Herói, “raçudo”, símbolo do futebol sul-americano… Álvaro Pereira foi elogiado ao mostrar disposição na partida contra a Inglaterra, sua primeira na Copa do Mundo de 2014, após levar uma joelhada de Raheem Sterling na cabeça, cair desacordado no campo, recobrar a consciência em segundos e lutar contra as orientações da equipe médica do Uruguai para continuar dentro do jogo, que acabou com vitória uruguaia por 2 a 1.

Apesar do tratamento como exemplo de atleta por parte da imprensa, a atitude do lateral esquerdo do São Paulo pode se considerada como irresponsável e perigosa para a saúde do próprio, tudo isso por causa do fato do defensor uruguaio ter caído no gramado inconsciente, ainda que por pouco tempo, fato que ele mesmo admitiu em entrevista após o jogo.

“Lembro que senti o golpe e quando percebi estava no gramado. O importante é que tudo saiu bem, foi só um susto”, afirmou o jogador. Álvaro Pereira saiu ileso do lance, mas sua “raça” ou teimosia poderia ter resultado em sequelas mais graves, típicas de atletas que sofrem concussões, ferimentos mais comuns em esportes como o futebol americano e que resultam em danos cerebrais que podem incomodar o atleta futuramente, mesmo depois da aposentadoria.

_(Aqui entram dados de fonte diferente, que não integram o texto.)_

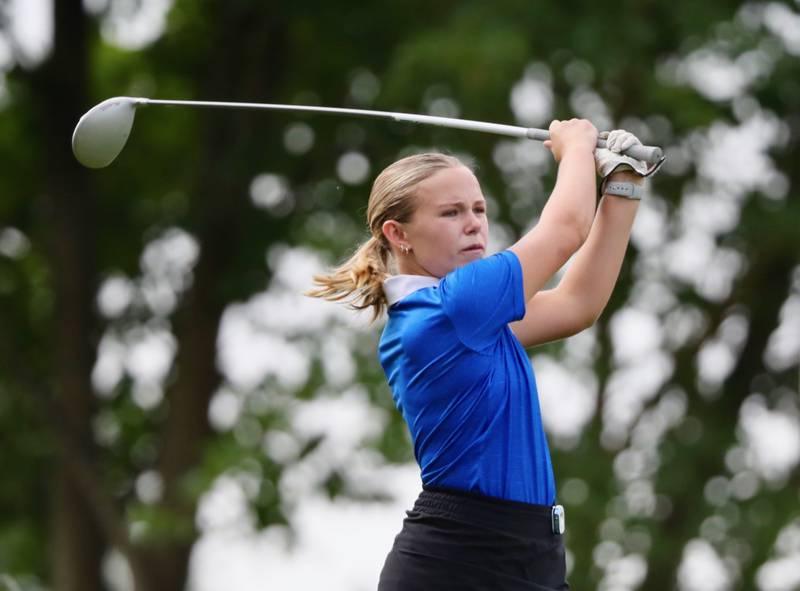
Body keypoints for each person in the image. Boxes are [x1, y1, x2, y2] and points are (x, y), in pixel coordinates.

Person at [308, 119, 661, 590]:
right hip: (461, 561)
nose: (474, 223)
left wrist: (622, 184)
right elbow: (566, 229)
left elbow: (578, 305)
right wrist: (575, 146)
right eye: (451, 213)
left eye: (478, 208)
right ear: (398, 234)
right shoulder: (448, 309)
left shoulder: (465, 313)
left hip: (530, 557)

Intrigado com a reação de jornalistas americanos, que estranharam e apontaram como absurdo o retorno do atleta ao gramado, o Terra entrou em contato com um neurologista para esclarecer o que deveria ter sido feito neste tipo de situação, considerando que Álvaro Pereira realmente perdeu a consciência por um breve momento após a colisão com Sterling.

“Se ele não perdeu a consciência ele pode continuar (a atividade física) sem problema nenhum. Se não, ele não pode nem sequer ter qualquer movimentação física. Pode ter dano cerebral. Com ele você pode ter complicações e proibir o esportista, que deve ser deitado em observação e para melhores cuidados fazer um exame de imagens”, explicou o doutor Lincoln de Macedo Leandro, neurocirurgião do Hospital do Servidor Público do Estado de São Paulo, que se aprofundou no assunto ao detalhar as consequências da continuação da atividade física depois de um dano cerebral, ainda que leve:

“Quando o paciente perde a consciência é porque o cérebro foi agredido, tanto é que ele parou de funcionar. Se isso acontece ele continua ele pode ter um inchaço do cérebro, um edema, e isso pode fazer com que o quadro dele se agrave muitíssimo. Ele pode até romper pequenos vasos e de imediato não vai levar a um sangramento importante, mas pode agravar. Mesmo recobrado a consciência, ele tem que ir para o hospital”, continuou o doutor.

Álvaro Pereira deveria ter deixado o gramado e ser colocado em repouso, como aconteceu com Bruno Martins Indi, da Holanda, na última terça-feira, caso mais evidente de perda de consciência. O zagueiro holandês foi colocado na maca e deixou o Estádio Beira-Rio imediatamente a caminho do Hospital Mãe de Deus, em Porto Alegre, e não viajou com a delegação de volta para o Rio de Janeiro, ficando no hotel em que ela se hospedou na capital gaúcha para se recuperar.

“O ponto fundamental é a perda real de consciência. É como se o jogador tivesse sido nocauteado. Perdeu a consciência ele deve ser retirado imediatamente de jogo. O parâmetro é do boxe. Quando o lutador para de reagir, o árbitro imediatamente paralisa e dá o nocaute. Ele protege o profissional. O que ele usa sempre como referência é a consciência”, esclareceu o neurocirurgião, que afirmou que este tipo de situação deve ser tratada com mais seriedade no futebol, como é por esportes em que pancadas na cabeça são mais recorrentes.

O Terra entrou em contato com a Asociación Uruguaya de Fútbol para ouvir a posição da entidade sobre o caso, mas não obteve resposta até o fechamento desta matéria. Logo após o atendimento ao lateral esquerdo, o médico Alberto Pan, da seleção do Uruguai, pediu a substituição do jogador, que reagiu acintosamente ao sinalizando para o banco de reservas que não o tirassem do gramado. Álvaro Pereira pediu desculpas para o doutor em entrevista depois do jogo.